Privileged Access Bridge — User Guide

This guide describes how to operate the PAB portal from the perspective of users and supervisors. Setup and administration are described in the (access-protected) Administration Guide.

Prerequisites

  • A current browser (Chrome, Edge, Firefox). Nothing needs to be installed.
  • Your credentials for the PAB portal (username/password; possibly multi-factor login, if enabled in your environment).
  • The portal address of your PAB instance (provided by your administrator).

Logging in

  1. Open the portal address in your browser.
  2. Enter your username and password.
  3. After logging in, you will see the connection list with the target systems released for you.

For security reasons, your session token remains on the server side; the browser only holds a protected session cookie. Log out via Log out when you have finished your work.

Connecting to a target system

  1. Select the desired target in the connection list. Connections can be organized in groups (folder tree).
  2. Click the connection — the session opens in the same browser tab.
  3. Depending on the protocol, the remote desktop (RDP/VNC), a terminal (SSH/Telnet) or the Kubernetes console appears.

Operating the session

Within a running session, the following are available to you:

  • Full screen for undisturbed work.
  • Synchronize clipboard — copy/paste text between your local machine and the remote session (in both directions).
  • File transferupload files into the session and download them from it.

    Prerequisite for file transfer

    File transfer requires that the appropriate drive is enabled on the connection — SFTP for SSH or the RDP drive for RDP. If this is not configured, transfer is not available. In that case, contact your administrator.

Recording

Privileged sessions can be recorded (image of the session). This serves traceability and compliance. Assume that your session is being logged.

Ending the session

Close the session in an orderly manner via the session controls, or log out of the target system. Supervisors can additionally end a session via emergency stop (see below).
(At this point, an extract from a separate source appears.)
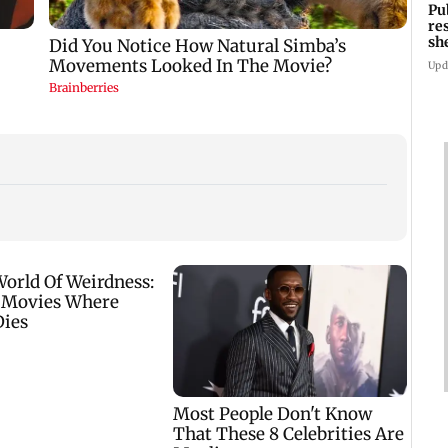
Pu
re
sh
Upd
Supervision: live monitoring and emergency stop

For users with a supervisor role or administrators, PAB provides real-time supervision via the Active Sessions page:

  • Live monitoring (read-only): You watch a running session in real time without being able to intervene. The supervisor role is enforced on the server side (at the BFF) — the session operator cannot prevent the monitoring and does not need administrator rights themselves for it.
  • Emergency stop: If you detect a problem, you can end the session immediately. The emergency stop is likewise available to supervisors (not just administrators).

This is how the four-eyes principle can be implemented in practice for particularly critical access: a responsible person watches and can intervene in case of doubt.

Viewing history and recordings

Via the History page you can see past sessions. Where a recording is available, it can be played directly in the portal (playback of the recorded session).

Supervisors can also view recordings of sessions to which they have no direct connection access — governed by the supervisor role.

Settings

On the Settings page you can change your own password. Further account settings (e.g. interface language) are available depending on the configuration.

For administrators

If you want to manage connections, users or roles, enforce recordings or set up operating models, read the (access-protected) Administration Guide.